Das OLG München ist zu dem Ergebnis gelangt, dass die irrige Annahme, eine Nachlassverbindlichkeit sei verjährt, ein Irrtum über eine verkehrswesentliche Eigenschaft der Erbschaft, also über die Zusammensetzung des Nachlasses darstellt. Dies sei ein Irrtum darüber, dass die Forderung überhaupt eine Nachlassverbindlichkeit darstellt und damit den Nachlass belastet.

Infolge dieses Irrtums kann die Annahme der Erbschaft angefochten und die Erbschaft ausgeschlagen werden

OLG München, Beschluss vom 28.07.2015 – 31 Wx 54/15

Fundstelle: FamRZ 2015, 2195 f.


§ 119 BGB Anfechtbarkeit wegen Irrtums

(1) Wer bei der Abgabe einer Willenserklärung über deren Inhalt im Irrtum war oder eine Erklärung dieses Inhalts überhaupt nicht abgeben wollte, kann die Erklärung anfechten, wenn anzunehmen ist, dass er sie bei Kenntnis der Sachlage und bei verständiger Würdigung des Falles nicht abgegeben haben würde.

(2) Als Irrtum über den Inhalt der Erklärung gilt auch der Irrtum über solche Eigenschaften der Person oder der Sache, die im Verkehr als wesentlich angesehen werden.

§ 1954 BGB Anfechtungsfrist

(1) Ist die Annahme oder die Ausschlagung anfechtbar, so kann die Anfechtung nur binnen sechs Wochen erfolgen.

(2) Die Frist beginnt im Falle der Anfechtbarkeit wegen Drohung mit dem Zeitpunkt, in welchem die Zwangslage aufhört, in den übrigen Fällen mit dem Zeitpunkt, in welchem der Anfechtungsberechtigte von dem Anfechtungsgrund Kenntnis erlangt. Auf den Lauf der Frist finden die für die Verjährung geltenden Vorschriften der §§ 206, 210, 211 entsprechende Anwendung.

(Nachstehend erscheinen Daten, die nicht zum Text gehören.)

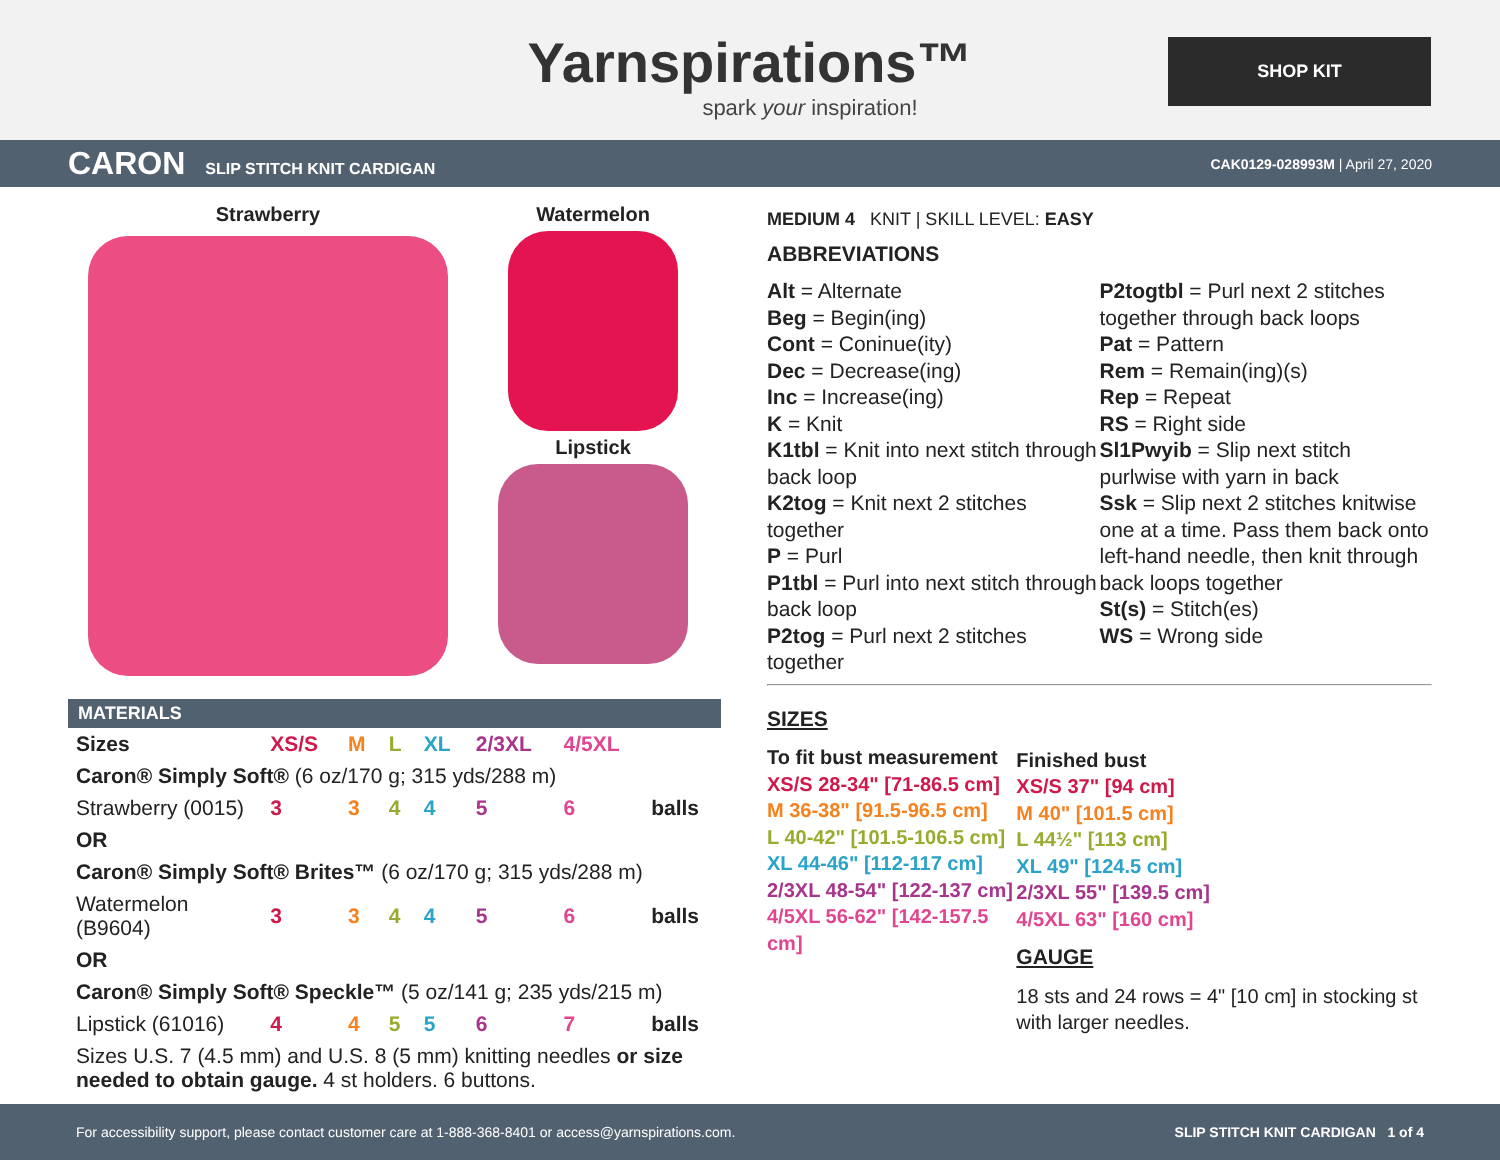Yarnspirations™
spark your inspiration!
SHOP KIT
CARON SLIP STITCH KNIT CARDIGAN
CAK0129-028993M | April 27, 2020
Strawberry Watermelon
Lipstick
MATERIALS
| Sizes | XS/S | M | L | XL | 2/3XL | 4/5XL | |
| Caron® Simply Soft® (6 oz/170 g; 315 yds/288 m) | | | | | | | |
| Strawberry (0015) | 3 | 3 | 4 | 4 | 5 | 6 | balls |
| OR | | | | | | | |
| Caron® Simply Soft® Brites™ (6 oz/170 g; 315 yds/288 m) | | | | | | | |
| Watermelon (B9604) | 3 | 3 | 4 | 4 | 5 | 6 | balls |
| OR | | | | | | | |
| Caron® Simply Soft® Speckle™ (5 oz/141 g; 235 yds/215 m) | | | | | | | |
| Lipstick (61016) | 4 | 4 | 5 | 5 | 6 | 7 | balls |
| Sizes U.S. 7 (4.5 mm) and U.S. 8 (5 mm) knitting needles or size needed to obtain gauge. 4 st holders. 6 buttons. | | | | | | | |
MEDIUM 4 KNIT | SKILL LEVEL: EASY
ABBREVIATIONS
Alt = Alternate
Beg = Begin(ing)
Cont = Coninue(ity)
Dec = Decrease(ing)
Inc = Increase(ing)
K = Knit
K1tbl = Knit into next stitch through back loop
K2tog = Knit next 2 stitches together
P = Purl
P1tbl = Purl into next stitch through back loop
P2tog = Purl next 2 stitches together
P2togtbl = Purl next 2 stitches together through back loops
Pat = Pattern
Rem = Remain(ing)(s)
Rep = Repeat
RS = Right side
Sl1Pwyib = Slip next stitch purlwise with yarn in back
Ssk = Slip next 2 stitches knitwise one at a time. Pass them back onto left-hand needle, then knit through back loops together
St(s) = Stitch(es)
WS = Wrong side
SIZES
To fit bust measurement
XS/S 28-34" [71-86.5 cm]
M 36-38" [91.5-96.5 cm]
L 40-42" [101.5-106.5 cm]
XL 44-46" [112-117 cm]
2/3XL 48-54" [122-137 cm]
4/5XL 56-62" [142-157.5 cm]
Finished bust
XS/S 37" [94 cm]
M 40" [101.5 cm]
L 44½" [113 cm]
XL 49" [124.5 cm]
2/3XL 55" [139.5 cm]
4/5XL 63" [160 cm]
GAUGE
18 sts and 24 rows = 4" [10 cm] in stocking st with larger needles.
For accessibility support, please contact customer care at 1-888-368-8401 or access@yarnspirations.com. SLIP STITCH KNIT CARDIGAN 1 of 4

(3) Die Frist beträgt sechs Monate, wenn der Erblasser seinen letzten Wohnsitz nur im Ausland gehabt hat oder wenn sich der Erbe bei dem Beginn der Frist im Ausland aufhält.

(4) Die Anfechtung ist ausgeschlossen, wenn seit der Annahme oder der Ausschlagung 30 Jahre verstrichen sind.

§ 1956 BGB Anfechtung der Fristversäumung

Die Versäumung der Ausschlagungsfrist kann in gleicher Weise wie die Annahme angefochten werden.